The new capability that Seager is referring to is the next generation of space telescopes that will succeed the likes of the Hubble, Kepler and Spitzer to better identify smaller, Earth-size planets and search for biosignatures emanating from their surfaces or atmospheres. NASA’s James Webb Space Telescope (JWST), with a mirror almost three times larger than Hubble’s, and the Transiting Exoplanet Survey Satellite (TESS) are scheduled for launch in 2018 and 2017, respectively, and will team up to identify and then study potentially habitable or even potentially inhabited exoplanets.
Since the 1990s, there has been a boom in data confirming that our galaxy, our universe and even the unexplored corners of our solar system are utterly littered with planets and other large chunks of rock, some hosting ice, water, lakes, oceans and the building blocks of life.
Most of these discoveries — from the possibly warm “soda ocean” beneath the surface of Saturn’s moon Enceladus to Kepler 186-f, an Earth-size planet in the constellation Cygnus some 500 light-years away that may hold water — have been made with telescopes and technology designed and built pre-Facebook and pre-iPhone. The Hubble space telescope, a veteran workhorse of space exploration, was built in the 1980s.
When it comes to searching the cosmos for signs of life, it’s kind of like we’re living in the age of Google, but still relying on the microfiche machine in the back of the library to help us find what we’re looking for.
“If we want to study (many more) potentially habitable terrestrial planets around nearby stars, there are a couple of things that we need. First, if we plan to observe them with JWST we need to find planets eclipsing bright, nearby, low-mass stars,” Heather Knutson, an assistant professor of planetary science at the California Institute of Technology, told CNET’s Crave blog. “TESS is a crucial step in this process because it will find the closest, brightest transiting planet systems that will make ideal targets for JWST to characterize.”
Astrobiologists won’t look through the JWST and see real-life Wookiees orKlingons waving back at us, but it will allow distant rocky planets and their characteristics to begin to come into focus, in a manner of speaking. Right now, Hubble has a hard time characterizing smaller planets, so this is an important step toward identifying far-off Earth cousins and their characteristics.
The 7 confirmed exoplanets most likely to host life (pictures)8 PHOTOS
The next step to ID’ing E.T., even in microscopic form, would be to get a positive hit for biosignature gases — such as methane, oxygen or carbon dioxide, just to name the familiar ones — from one of these planets.
While Knutson believes “we certainly won’t be able to detect biosignatures” with JWST, Seager is not quite so pessimistic, having said it could be the telescope’s most exciting discovery, but would require good luck.
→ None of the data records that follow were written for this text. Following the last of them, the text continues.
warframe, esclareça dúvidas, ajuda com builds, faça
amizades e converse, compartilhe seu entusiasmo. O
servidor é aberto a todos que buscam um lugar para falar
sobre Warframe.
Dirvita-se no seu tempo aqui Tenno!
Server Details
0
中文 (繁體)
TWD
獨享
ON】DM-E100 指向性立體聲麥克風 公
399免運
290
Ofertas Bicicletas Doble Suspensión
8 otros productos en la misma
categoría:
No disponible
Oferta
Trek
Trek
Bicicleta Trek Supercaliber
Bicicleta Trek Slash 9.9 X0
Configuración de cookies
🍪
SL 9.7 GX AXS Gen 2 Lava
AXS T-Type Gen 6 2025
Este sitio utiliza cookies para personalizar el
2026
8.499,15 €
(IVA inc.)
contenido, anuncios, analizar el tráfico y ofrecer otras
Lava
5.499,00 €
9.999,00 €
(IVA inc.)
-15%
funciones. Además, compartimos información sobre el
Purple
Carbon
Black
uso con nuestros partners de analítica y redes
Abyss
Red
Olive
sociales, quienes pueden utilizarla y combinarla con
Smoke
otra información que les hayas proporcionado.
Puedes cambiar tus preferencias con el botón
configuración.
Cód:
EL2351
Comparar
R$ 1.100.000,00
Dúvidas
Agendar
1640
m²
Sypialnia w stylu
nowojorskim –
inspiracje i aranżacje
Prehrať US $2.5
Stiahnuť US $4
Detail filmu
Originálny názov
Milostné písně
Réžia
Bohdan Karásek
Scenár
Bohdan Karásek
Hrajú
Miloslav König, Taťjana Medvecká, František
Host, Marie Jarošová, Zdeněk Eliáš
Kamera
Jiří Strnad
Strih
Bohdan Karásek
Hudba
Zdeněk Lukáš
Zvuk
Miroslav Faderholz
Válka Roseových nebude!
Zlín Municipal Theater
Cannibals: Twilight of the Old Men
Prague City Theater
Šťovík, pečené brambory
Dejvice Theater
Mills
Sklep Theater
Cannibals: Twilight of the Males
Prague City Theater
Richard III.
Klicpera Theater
But we’ve mentioned just two of the planned new telescopes to come in the next decade. NASA’s Wide-Field Infrared Survey Telescope (WFIRST); the European Space Agency’s Gaia (launched 2013) and planned PLATO satellites; new ground-based telescopes in Hawaii, Chile (the Giant Magellan Telescope) and elsewhere, as well as Seager’s own Starshade project, which she explains in the TEDx talk embedded below, will all contribute to the search for distant life over the next 15 years or more.